===== SELECTED PASSAGE

I really need to get it appraised. I was stunned when I was told $500 by the one source, especially considering the condition it's in and all.
The only source I contacted about it a few years ago was in Georgia. I might contact UT about it and see what they have to say. I took it to my daughter's school one year when they were studying the Civil War and her teacher went nuts. It's always a big hit with visitors. We've had friends visit from up North and they always spend a lot of time in front of that map studying it. It does that to people. :-) It's like stepping back in time.
I still have the land deeds and surveyors drawings from my g-g-great-grandfathers land here in Georgia. They are all hand written, and some date from the early 1800's. They are cool heirlooms. Your map may be worth much more than just the family heirloom value though.
sothebys.com
you can search the archives.
or google auction Maurice Taquaq
http://web.artprice.com/ps/artitems.aspx?refGenre=A
You have to join to find out the prices, though.
http://www.european-paintings.com/cgi-bin/gallery3/gallery.cgi?func=show&file=200647&Category=100001&Page=6
And here's one for sale.
Thanks to both of you for the info. After Christmas I am going to start searching.
Arrrggghhh!! No more Happy Trees!!!!
No one has commented on the site I posted. The work is by a good friend of mine who is a brilliant artist (and ex pro-wrestler). The detail on his work is amazing. Bob Dylan collects many of his train paintings. He was also commissioned to do Jesse Ventura's portrait for the State Capital.

==========
===== SOURCE EXCERPT

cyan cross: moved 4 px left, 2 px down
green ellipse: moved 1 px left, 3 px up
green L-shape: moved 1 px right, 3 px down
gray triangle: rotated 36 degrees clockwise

==========

TASKS FOR THIS EXERCISE
- A) From the forum discussion, return everything from "sothebys.com" down to "to start searching.", word for word.
- B) In the forum discussion, what does Bob Dylan collect?

EXPECTED RESPONSES
- A)
sothebys.com
you can search the archives.
or google auction Maurice Taquaq
http://web.artprice.com/ps/artitems.aspx?refGenre=A
You have to join to find out the prices, though.
http://www.european-paintings.com/cgi-bin/gallery3/gallery.cgi?func=show&file=200647&Category=100001&Page=6
And here's one for sale.
Thanks to both of you for the info. After Christmas I am going to start searching.

- B) Many of the artist friend's train paintings.